(WHAT NEEDS TO BE DONE): Render every line in the rows below as a Markdown table with two columns, Line No. and Line Text, and skip any blank lines.

EXERCISE MATERIAL Start Marker

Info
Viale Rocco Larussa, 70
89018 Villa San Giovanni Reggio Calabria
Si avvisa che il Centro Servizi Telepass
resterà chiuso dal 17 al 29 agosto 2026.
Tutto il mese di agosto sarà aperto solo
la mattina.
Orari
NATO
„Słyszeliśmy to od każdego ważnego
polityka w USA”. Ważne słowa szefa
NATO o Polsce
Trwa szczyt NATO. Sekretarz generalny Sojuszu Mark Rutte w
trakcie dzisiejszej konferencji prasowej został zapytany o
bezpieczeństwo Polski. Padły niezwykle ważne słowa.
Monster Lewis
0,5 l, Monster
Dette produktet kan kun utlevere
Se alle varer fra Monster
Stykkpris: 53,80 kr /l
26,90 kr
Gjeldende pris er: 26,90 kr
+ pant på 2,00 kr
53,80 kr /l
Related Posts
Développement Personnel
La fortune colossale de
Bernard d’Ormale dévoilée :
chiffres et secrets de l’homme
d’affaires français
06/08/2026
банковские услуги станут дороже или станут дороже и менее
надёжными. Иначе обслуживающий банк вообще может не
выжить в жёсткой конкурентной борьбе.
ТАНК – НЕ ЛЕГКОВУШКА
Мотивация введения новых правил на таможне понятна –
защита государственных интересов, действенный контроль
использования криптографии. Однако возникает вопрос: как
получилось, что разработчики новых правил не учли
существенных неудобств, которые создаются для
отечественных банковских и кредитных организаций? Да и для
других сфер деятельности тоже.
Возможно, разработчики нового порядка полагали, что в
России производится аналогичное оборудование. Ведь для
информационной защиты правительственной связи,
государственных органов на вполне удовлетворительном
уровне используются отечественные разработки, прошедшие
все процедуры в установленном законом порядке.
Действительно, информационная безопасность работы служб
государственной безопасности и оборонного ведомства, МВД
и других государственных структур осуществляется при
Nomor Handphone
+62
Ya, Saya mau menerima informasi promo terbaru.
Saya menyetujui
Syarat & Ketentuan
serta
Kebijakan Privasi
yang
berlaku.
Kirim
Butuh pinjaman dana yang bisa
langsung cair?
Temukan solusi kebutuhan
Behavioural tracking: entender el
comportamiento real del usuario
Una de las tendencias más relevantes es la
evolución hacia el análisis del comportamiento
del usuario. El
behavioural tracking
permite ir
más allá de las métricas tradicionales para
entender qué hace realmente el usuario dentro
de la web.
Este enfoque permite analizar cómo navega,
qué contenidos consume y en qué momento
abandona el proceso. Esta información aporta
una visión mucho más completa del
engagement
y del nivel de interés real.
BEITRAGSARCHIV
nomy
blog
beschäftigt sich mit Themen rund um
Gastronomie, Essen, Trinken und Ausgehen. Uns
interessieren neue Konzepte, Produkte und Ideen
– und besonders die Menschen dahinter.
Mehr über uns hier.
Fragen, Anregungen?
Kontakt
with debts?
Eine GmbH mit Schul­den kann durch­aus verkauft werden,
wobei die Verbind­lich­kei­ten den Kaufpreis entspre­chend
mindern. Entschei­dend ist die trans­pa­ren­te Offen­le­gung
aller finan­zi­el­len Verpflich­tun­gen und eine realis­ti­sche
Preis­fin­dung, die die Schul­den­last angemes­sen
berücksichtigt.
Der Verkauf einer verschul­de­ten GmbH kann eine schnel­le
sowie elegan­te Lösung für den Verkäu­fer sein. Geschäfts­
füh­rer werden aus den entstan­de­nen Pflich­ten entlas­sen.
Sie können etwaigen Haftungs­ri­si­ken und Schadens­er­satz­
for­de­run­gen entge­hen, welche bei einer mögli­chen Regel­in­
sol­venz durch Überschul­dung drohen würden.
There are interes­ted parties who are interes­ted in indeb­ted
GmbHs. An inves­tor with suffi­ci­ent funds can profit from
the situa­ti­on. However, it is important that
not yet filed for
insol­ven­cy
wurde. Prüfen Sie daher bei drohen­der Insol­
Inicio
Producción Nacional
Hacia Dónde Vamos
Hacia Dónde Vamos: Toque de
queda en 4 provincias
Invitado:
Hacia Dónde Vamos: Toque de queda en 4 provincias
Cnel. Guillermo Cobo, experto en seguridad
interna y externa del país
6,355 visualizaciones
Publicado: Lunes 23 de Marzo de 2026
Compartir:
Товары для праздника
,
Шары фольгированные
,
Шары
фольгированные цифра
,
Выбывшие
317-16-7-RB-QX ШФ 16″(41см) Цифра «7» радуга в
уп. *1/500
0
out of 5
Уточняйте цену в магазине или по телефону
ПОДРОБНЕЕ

EXERCISE MATERIAL End Marker

(TASK ANSWER):
| Line No. | Line Text |
|---|---|
| 1 | Info |
| 2 | Viale Rocco Larussa, 70 |
| 3 | 89018 Villa San Giovanni Reggio Calabria |
| 4 | Si avvisa che il Centro Servizi Telepass |
| 5 | resterà chiuso dal 17 al 29 agosto 2026. |
| 6 | Tutto il mese di agosto sarà aperto solo |
| 7 | la mattina. |
| 8 | Orari |
| 9 | NATO |
| 10 | „Słyszeliśmy to od każdego ważnego |
| 11 | polityka w USA”. Ważne słowa szefa |
| 12 | NATO o Polsce |
| 13 | Trwa szczyt NATO. Sekretarz generalny Sojuszu Mark Rutte w |
| 14 | trakcie dzisiejszej konferencji prasowej został zapytany o |
| 15 | bezpieczeństwo Polski. Padły niezwykle ważne słowa. |
| 16 | Monster Lewis |
| 17 | 0,5 l, Monster |
| 18 | Dette produktet kan kun utlevere |
| 19 | Se alle varer fra Monster |
| 20 | Stykkpris: 53,80 kr /l |
| 21 | 26,90 kr |
| 22 | Gjeldende pris er: 26,90 kr |
| 23 | + pant på 2,00 kr |
| 24 | 53,80 kr /l |
| 25 | Related Posts |
| 26 | Développement Personnel |
| 27 | La fortune colossale de |
| 28 | Bernard d’Ormale dévoilée : |
| 29 | chiffres et secrets de l’homme |
| 30 | d’affaires français |
| 31 | 06/08/2026 |
| 32 | банковские услуги станут дороже или станут дороже и менее |
| 33 | надёжными. Иначе обслуживающий банк вообще может не |
| 34 | выжить в жёсткой конкурентной борьбе. |
| 35 | ТАНК – НЕ ЛЕГКОВУШКА |
| 36 | Мотивация введения новых правил на таможне понятна – |
| 37 | защита государственных интересов, действенный контроль |
| 38 | использования криптографии. Однако возникает вопрос: как |
| 39 | получилось, что разработчики новых правил не учли |
| 40 | существенных неудобств, которые создаются для |
| 41 | отечественных банковских и кредитных организаций? Да и для |
| 42 | других сфер деятельности тоже. |
| 43 | Возможно, разработчики нового порядка полагали, что в |
| 44 | России производится аналогичное оборудование. Ведь для |
| 45 | информационной защиты правительственной связи, |
| 46 | государственных органов на вполне удовлетворительном |
| 47 | уровне используются отечественные разработки, прошедшие |
| 48 | все процедуры в установленном законом порядке. |
| 49 | Действительно, информационная безопасность работы служб |
| 50 | государственной безопасности и оборонного ведомства, МВД |
| 51 | и других государственных структур осуществляется при |
| 52 | Nomor Handphone |
| 53 | +62 |
| 54 | Ya, Saya mau menerima informasi promo terbaru. |
| 55 | Saya menyetujui |
| 56 | Syarat & Ketentuan |
| 57 | serta |
| 58 | Kebijakan Privasi |
| 59 | yang |
| 60 | berlaku. |
| 61 | Kirim |
| 62 | Butuh pinjaman dana yang bisa |
| 63 | langsung cair? |
| 64 | Temukan solusi kebutuhan |
| 65 | Behavioural tracking: entender el |
| 66 | comportamiento real del usuario |
| 67 | Una de las tendencias más relevantes es la |
| 68 | evolución hacia el análisis del comportamiento |
| 69 | del usuario. El |
| 70 | behavioural tracking |
| 71 | permite ir |
| 72 | más allá de las métricas tradicionales para |
| 73 | entender qué hace realmente el usuario dentro |
| 74 | de la web. |
| 75 | Este enfoque permite analizar cómo navega, |
| 76 | qué contenidos consume y en qué momento |
| 77 | abandona el proceso. Esta información aporta |
| 78 | una visión mucho más completa del |
| 79 | engagement |
| 80 | y del nivel de interés real. |
| 81 | BEITRAGSARCHIV |
| 82 | nomy |
| 83 | blog |
| 84 | beschäftigt sich mit Themen rund um |
| 85 | Gastronomie, Essen, Trinken und Ausgehen. Uns |
| 86 | interessieren neue Konzepte, Produkte und Ideen |
| 87 | – und besonders die Menschen dahinter. |
| 88 | Mehr über uns hier. |
| 89 | Fragen, Anregungen? |
| 90 | Kontakt |
| 91 | with debts? |
| 92 | Eine GmbH mit Schul­den kann durch­aus verkauft werden, |
| 93 | wobei die Verbind­lich­kei­ten den Kaufpreis entspre­chend |
| 94 | mindern. Entschei­dend ist die trans­pa­ren­te Offen­le­gung |
| 95 | aller finan­zi­el­len Verpflich­tun­gen und eine realis­ti­sche |
| 96 | Preis­fin­dung, die die Schul­den­last angemes­sen |
| 97 | berücksichtigt. |
| 98 | Der Verkauf einer verschul­de­ten GmbH kann eine schnel­le |
| 99 | sowie elegan­te Lösung für den Verkäu­fer sein. Geschäfts­ |
| 100 | füh­rer werden aus den entstan­de­nen Pflich­ten entlas­sen. |
| 101 | Sie können etwaigen Haftungs­ri­si­ken und Schadens­er­satz­ |
| 102 | for­de­run­gen entge­hen, welche bei einer mögli­chen Regel­in­ |
| 103 | sol­venz durch Überschul­dung drohen würden. |
| 104 | There are interes­ted parties who are interes­ted in indeb­ted |
| 105 | GmbHs. An inves­tor with suffi­ci­ent funds can profit from |
| 106 | the situa­ti­on. However, it is important that |
| 107 | not yet filed for |
| 108 | insol­ven­cy |
| 109 | wurde. Prüfen Sie daher bei drohen­der Insol­ |
| 110 | Inicio |
| 111 | Producción Nacional |
| 112 | Hacia Dónde Vamos |
| 113 | Hacia Dónde Vamos: Toque de |
| 114 | queda en 4 provincias |
| 115 | Invitado: |
| 116 | Hacia Dónde Vamos: Toque de queda en 4 provincias |
| 117 | Cnel. Guillermo Cobo, experto en seguridad |
| 118 | interna y externa del país |
| 119 | 6,355 visualizaciones |
| 120 | Publicado: Lunes 23 de Marzo de 2026 |
| 121 | Compartir: |
| 122 | Товары для праздника |
| 123 | , |
| 124 | Шары фольгированные |
| 125 | , |
| 126 | Шары |
| 127 | фольгированные цифра |
| 128 | , |
| 129 | Выбывшие |
| 130 | 317-16-7-RB-QX ШФ 16″(41см) Цифра «7» радуга в |
| 131 | уп. *1/500 |
| 132 | 0 |
| 133 | out of 5 |
| 134 | Уточняйте цену в магазине или по телефону |
| 135 | ПОДРОБНЕЕ |